● **Provided data**:
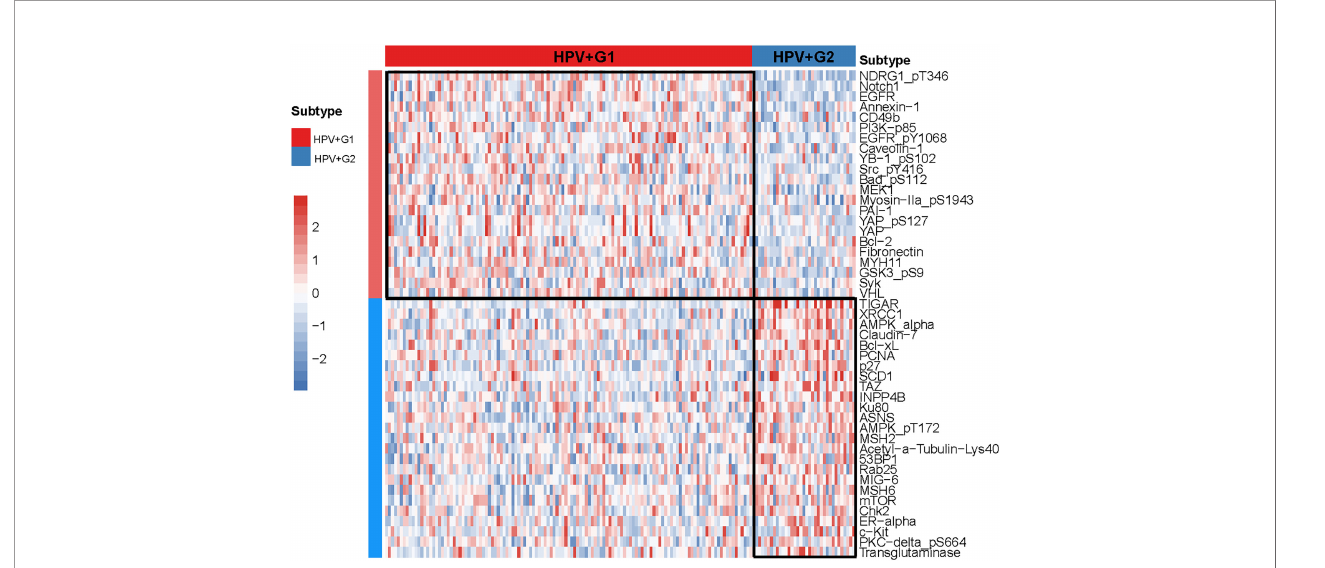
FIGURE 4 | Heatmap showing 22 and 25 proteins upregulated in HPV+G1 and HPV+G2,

--

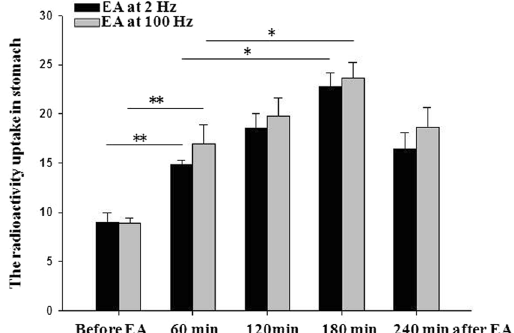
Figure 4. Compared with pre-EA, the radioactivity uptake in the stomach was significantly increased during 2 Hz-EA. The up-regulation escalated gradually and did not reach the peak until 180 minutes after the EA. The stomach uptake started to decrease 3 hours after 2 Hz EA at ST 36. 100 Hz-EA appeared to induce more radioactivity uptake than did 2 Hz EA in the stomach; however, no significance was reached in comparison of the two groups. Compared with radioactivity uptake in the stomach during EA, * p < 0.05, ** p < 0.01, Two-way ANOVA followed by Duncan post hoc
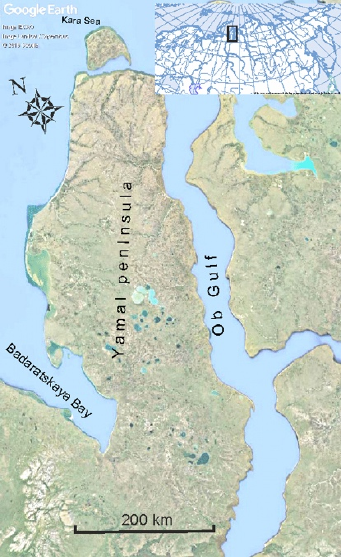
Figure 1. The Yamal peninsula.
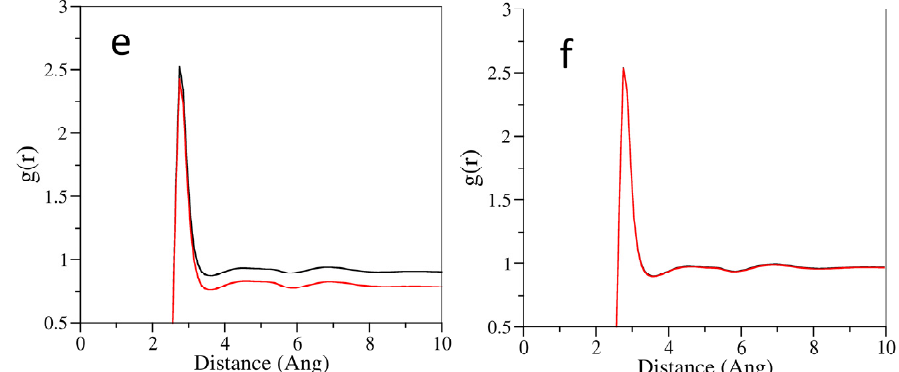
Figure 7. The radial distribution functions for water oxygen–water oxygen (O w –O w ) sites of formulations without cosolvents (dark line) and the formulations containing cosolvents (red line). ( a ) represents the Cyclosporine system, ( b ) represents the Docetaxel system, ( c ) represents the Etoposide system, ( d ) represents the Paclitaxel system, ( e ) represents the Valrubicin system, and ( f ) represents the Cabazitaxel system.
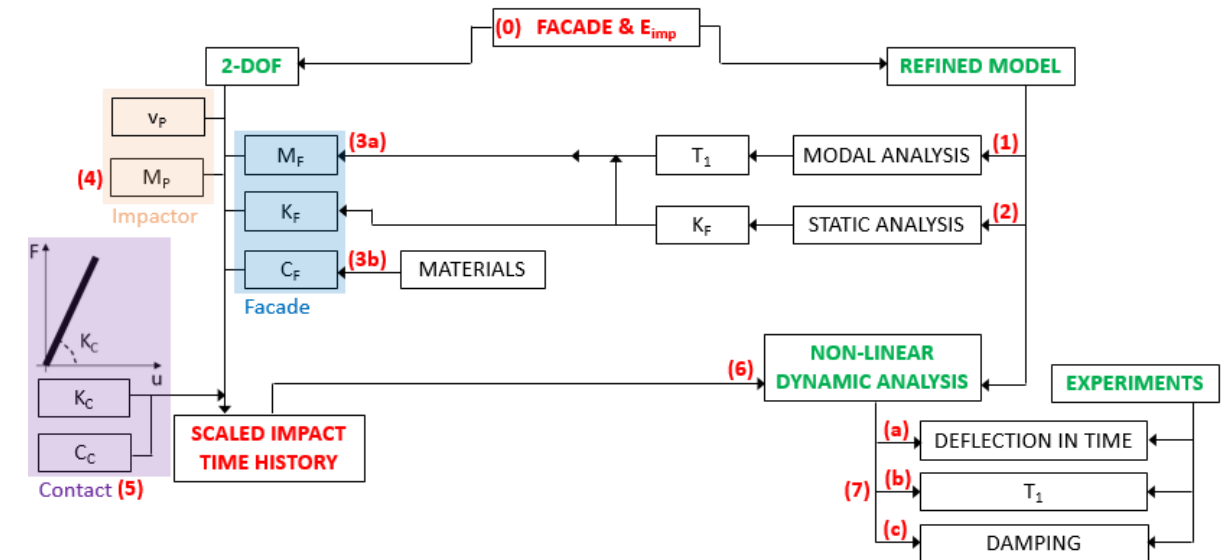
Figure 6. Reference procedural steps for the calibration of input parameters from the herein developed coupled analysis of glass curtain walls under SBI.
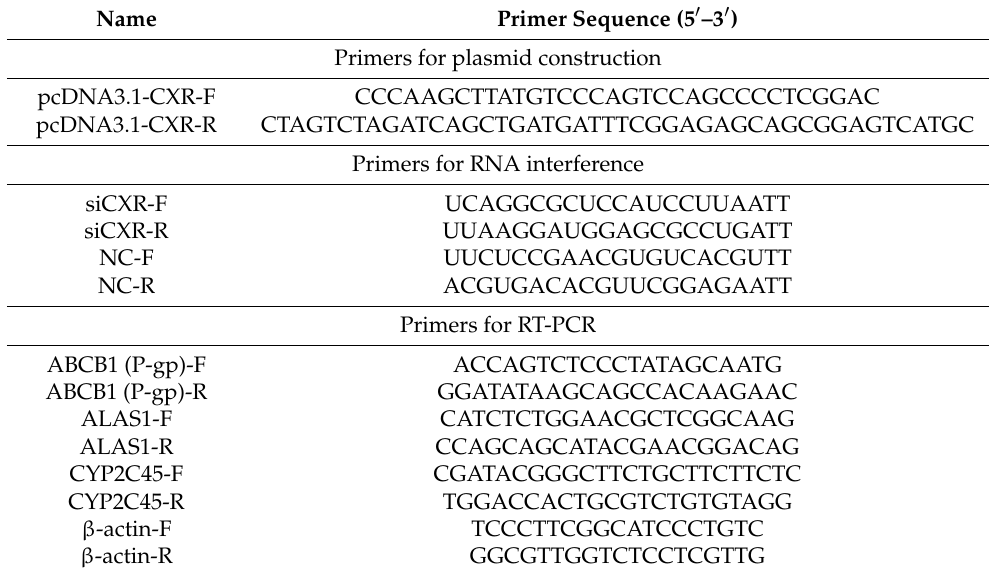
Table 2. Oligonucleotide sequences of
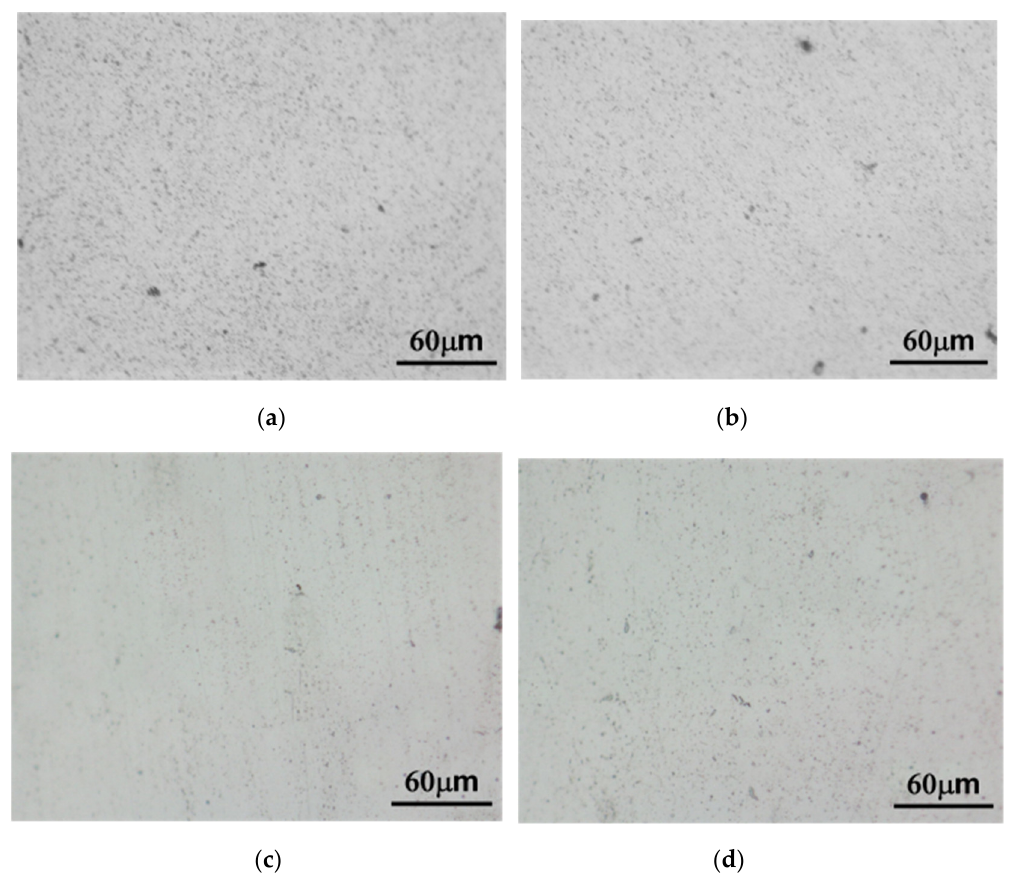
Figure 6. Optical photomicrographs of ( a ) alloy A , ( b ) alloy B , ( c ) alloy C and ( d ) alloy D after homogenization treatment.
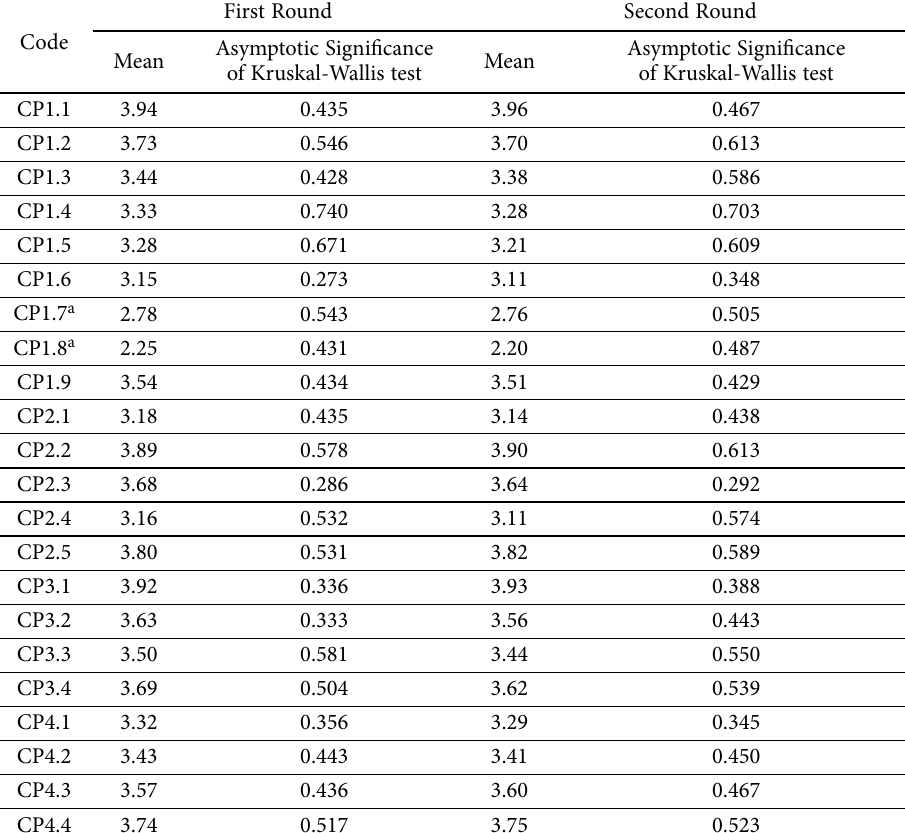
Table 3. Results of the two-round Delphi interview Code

● **Exercise objective**: Copy down every line of the entries containing the word "Table".

● **Answer section**:
Table 2. Oligonucleotide sequences of
Table 3. Results of the two-round Delphi interview Code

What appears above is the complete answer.